Casa centenária, reabriu em setembro de 2013, passando a servir almoços e petiscos, da salada de polvo ou de orelha ao pica pau, das moelas ao prego e à bifana.
E porque nem só de pão vive o homem, as jantaradas e petiscos juntam o cinema (segunda-feira), o coro e o xadrez (terça-feira), os concertos (quarta), o teatro para crianças e adultos (quarta e quinta), o baile de séniores (domingos e feriados) e ainda se aluga espaço para festanças particulares.
O jogo começa, já todos de cerveja na mão, com a sentença "isto é equipa para empatar (o Irão) e "o pessoal vai ganhar" (Portugal). Nas várias mesas, os torcedores parecem iguais: ruidosos, bem-dispostos, confiantes. Porém, há quem se destaque.
Ivo, o treinador que reza
Ivo Pinheiro, 32 anos, boné virado ao contrário, camisola com o número 7 nas costas, licenciado em Educação Física pela Universidade Lusófona. "Tenho também o curso de treinador", diz com orgulho. Trabalhou temporariamente em futebol e gostaria de poder viver do trabalho de treinador. Não sendo possível, dedica-se à gestão de condomínios".
Registado em Benfica, o seu bairro é Campo de Ourique. De resto, os avós ainda ali moram. Ao fim dos primeiros quinze minutos, Ivo faz o balanço: "Portugal foi para cima do jogo e a seleção do Irão aproveitou o contra-ataque". Ao lado, Bruno Rodrigues, 33 anos, nascido e criado em Campo de Ourique - "ajudei à reabertura disto aqui (Padaria) e a pintar estas paredes"- completa a ideia do amigo: "Se mantivermos este ritmo, podemos ganhar". Trabalha "na Coca-Cola" e não morre de amores por Carlos Queiroz, "se bem que na formação deu-nos dois títulos". Ivo, esse, não tem dúvidas.

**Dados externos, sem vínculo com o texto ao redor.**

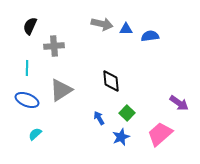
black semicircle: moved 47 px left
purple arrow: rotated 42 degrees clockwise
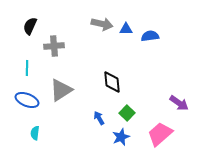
black diamond: moved 1 px right, 1 px down
cyan semicircle: moved 1 px up; rotated 40 degrees counterclockwise
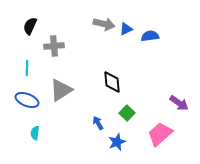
gray arrow: moved 2 px right
blue triangle: rotated 24 degrees counterclockwise
blue arrow: moved 1 px left, 5 px down
blue star: moved 4 px left, 5 px down
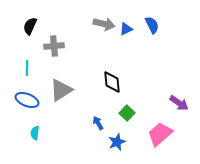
blue semicircle: moved 2 px right, 11 px up; rotated 72 degrees clockwise
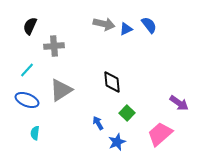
blue semicircle: moved 3 px left; rotated 12 degrees counterclockwise
cyan line: moved 2 px down; rotated 42 degrees clockwise
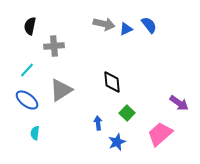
black semicircle: rotated 12 degrees counterclockwise
blue ellipse: rotated 15 degrees clockwise
blue arrow: rotated 24 degrees clockwise
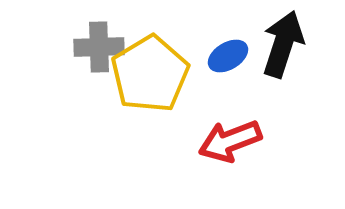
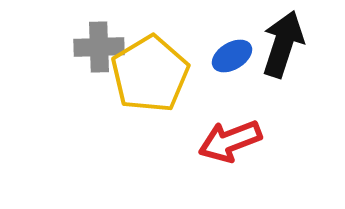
blue ellipse: moved 4 px right
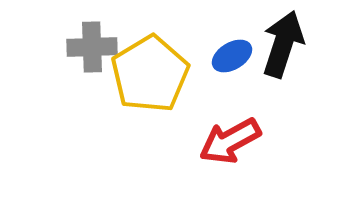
gray cross: moved 7 px left
red arrow: rotated 8 degrees counterclockwise
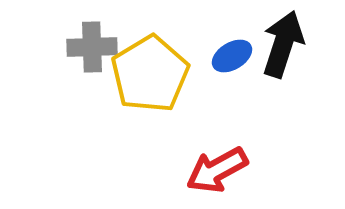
red arrow: moved 13 px left, 29 px down
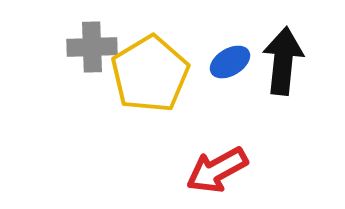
black arrow: moved 17 px down; rotated 12 degrees counterclockwise
blue ellipse: moved 2 px left, 6 px down
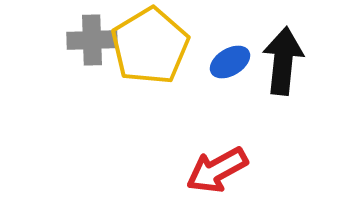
gray cross: moved 7 px up
yellow pentagon: moved 28 px up
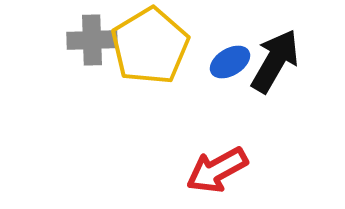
black arrow: moved 8 px left; rotated 24 degrees clockwise
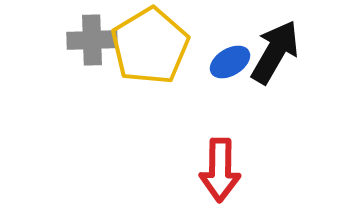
black arrow: moved 9 px up
red arrow: moved 3 px right; rotated 60 degrees counterclockwise
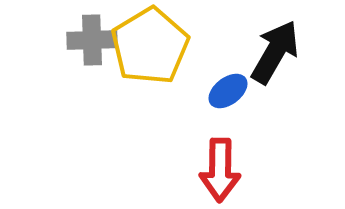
blue ellipse: moved 2 px left, 29 px down; rotated 6 degrees counterclockwise
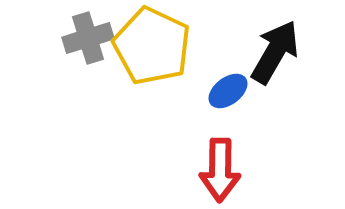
gray cross: moved 4 px left, 2 px up; rotated 15 degrees counterclockwise
yellow pentagon: moved 2 px right; rotated 16 degrees counterclockwise
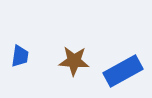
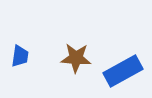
brown star: moved 2 px right, 3 px up
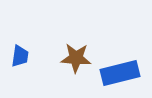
blue rectangle: moved 3 px left, 2 px down; rotated 15 degrees clockwise
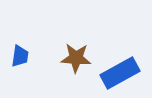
blue rectangle: rotated 15 degrees counterclockwise
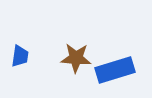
blue rectangle: moved 5 px left, 3 px up; rotated 12 degrees clockwise
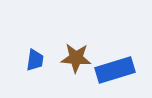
blue trapezoid: moved 15 px right, 4 px down
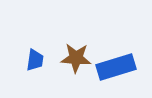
blue rectangle: moved 1 px right, 3 px up
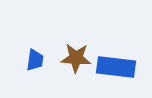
blue rectangle: rotated 24 degrees clockwise
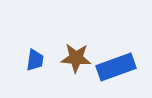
blue rectangle: rotated 27 degrees counterclockwise
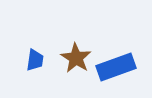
brown star: rotated 28 degrees clockwise
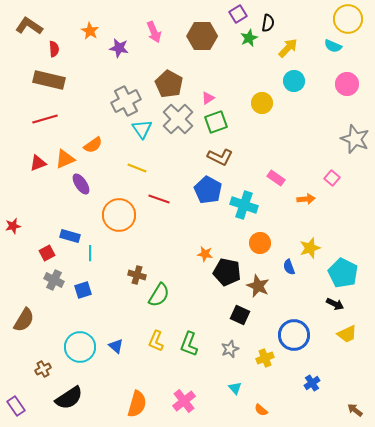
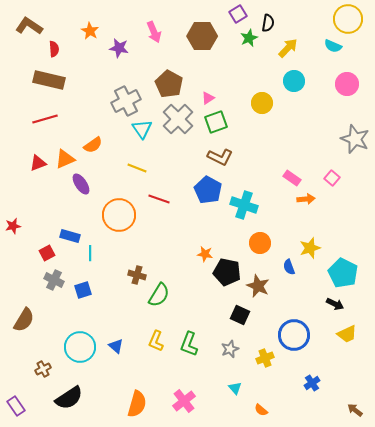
pink rectangle at (276, 178): moved 16 px right
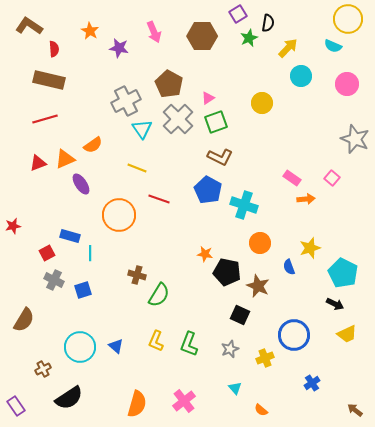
cyan circle at (294, 81): moved 7 px right, 5 px up
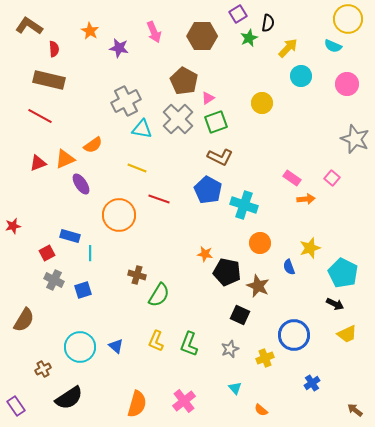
brown pentagon at (169, 84): moved 15 px right, 3 px up
red line at (45, 119): moved 5 px left, 3 px up; rotated 45 degrees clockwise
cyan triangle at (142, 129): rotated 45 degrees counterclockwise
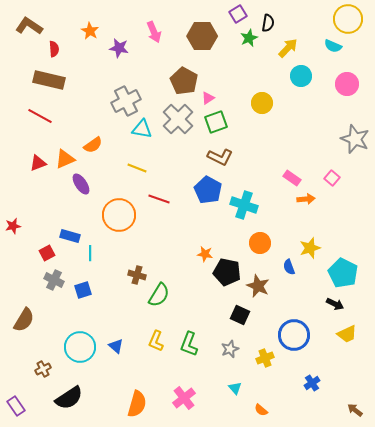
pink cross at (184, 401): moved 3 px up
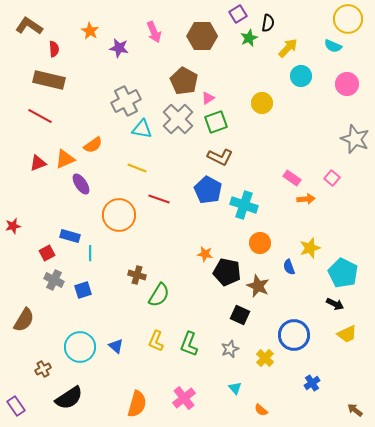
yellow cross at (265, 358): rotated 24 degrees counterclockwise
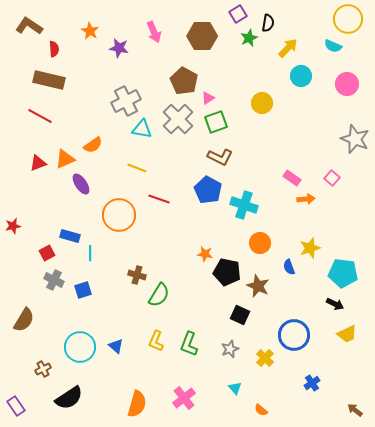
cyan pentagon at (343, 273): rotated 20 degrees counterclockwise
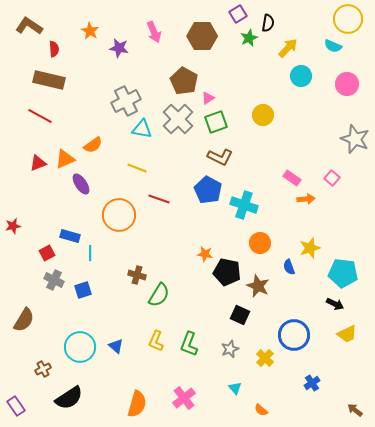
yellow circle at (262, 103): moved 1 px right, 12 px down
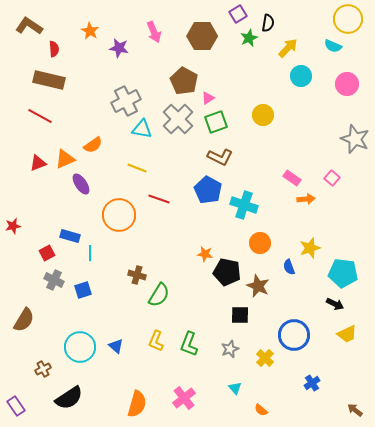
black square at (240, 315): rotated 24 degrees counterclockwise
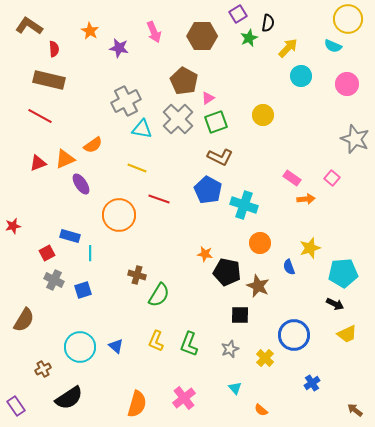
cyan pentagon at (343, 273): rotated 12 degrees counterclockwise
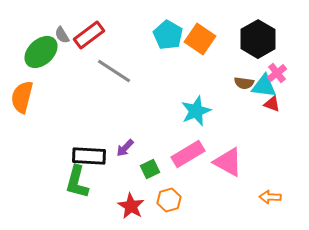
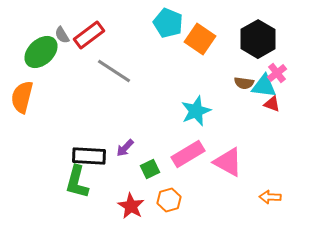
cyan pentagon: moved 12 px up; rotated 8 degrees counterclockwise
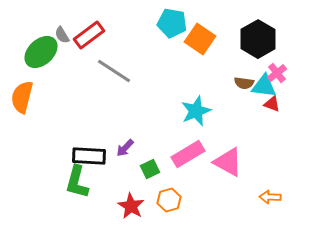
cyan pentagon: moved 4 px right; rotated 12 degrees counterclockwise
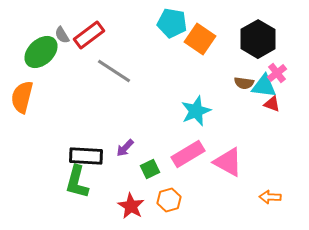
black rectangle: moved 3 px left
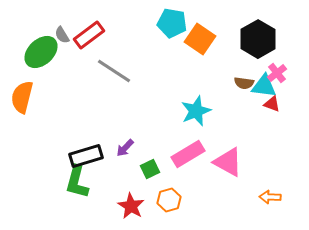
black rectangle: rotated 20 degrees counterclockwise
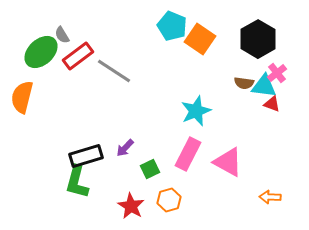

Os melhores formam um trio: "Pedroto, pela inovação e leitura do jogo; Mourinho, pela tática e pelos títulos; Fernando Santos, pela vitória no Europeu" de há dois anos.
É dos que acreditava que Portugal venceria o campeonato. Um homem de fé: "Sou católico, sim senhor; não vou à missa como o selecionador mas rezo todos os dias".
E Jorge Jesus? "Um belíssimo treinador que não teve sorte em Alvalade", diz Ivo, sportinguista. Esteve na Assembleia Geral de sábado mas não confessa em quem votou.
Benedita, a craque da camisola 7
Benedita Rolão faz hoje, 26 de junho, 11 anos. Adora futebol, quer ser jogadora de futebol. E já joga: atacante, alinha de vermelho e branco no Sporting Clube de Linda-a-Velha. Nas costas da camisola, o número sete. Como o melhor: "Gosto muito de Ronaldo, mas também gosto do Patrício". É do Sporting, já foi Benfica e não sabe explicar a mudança de clube. Anda no 5.º ano, na mesma escola do irmão, o Francisco, "um ano, um mês e um dia mais novo", e que também joga futebol, a avançado.
"A nossa seleção está boa", diz Benedita. Lembra-se bem do dia em que Portugal foi campeão da Europa, "só acho mal terem magoado o Ronaldo". De Fernando Santos, diz que "é um bom treinador, apesar de não se rir muito".
Na turma, contando com ela, há quatro meninas que gostam de futebol. E que o jogam bem. Contudo: "muitas vezes os meus amigos não me deixam jogar porque acham que vou falhar. Já estou habituada", reflete, em voz grave.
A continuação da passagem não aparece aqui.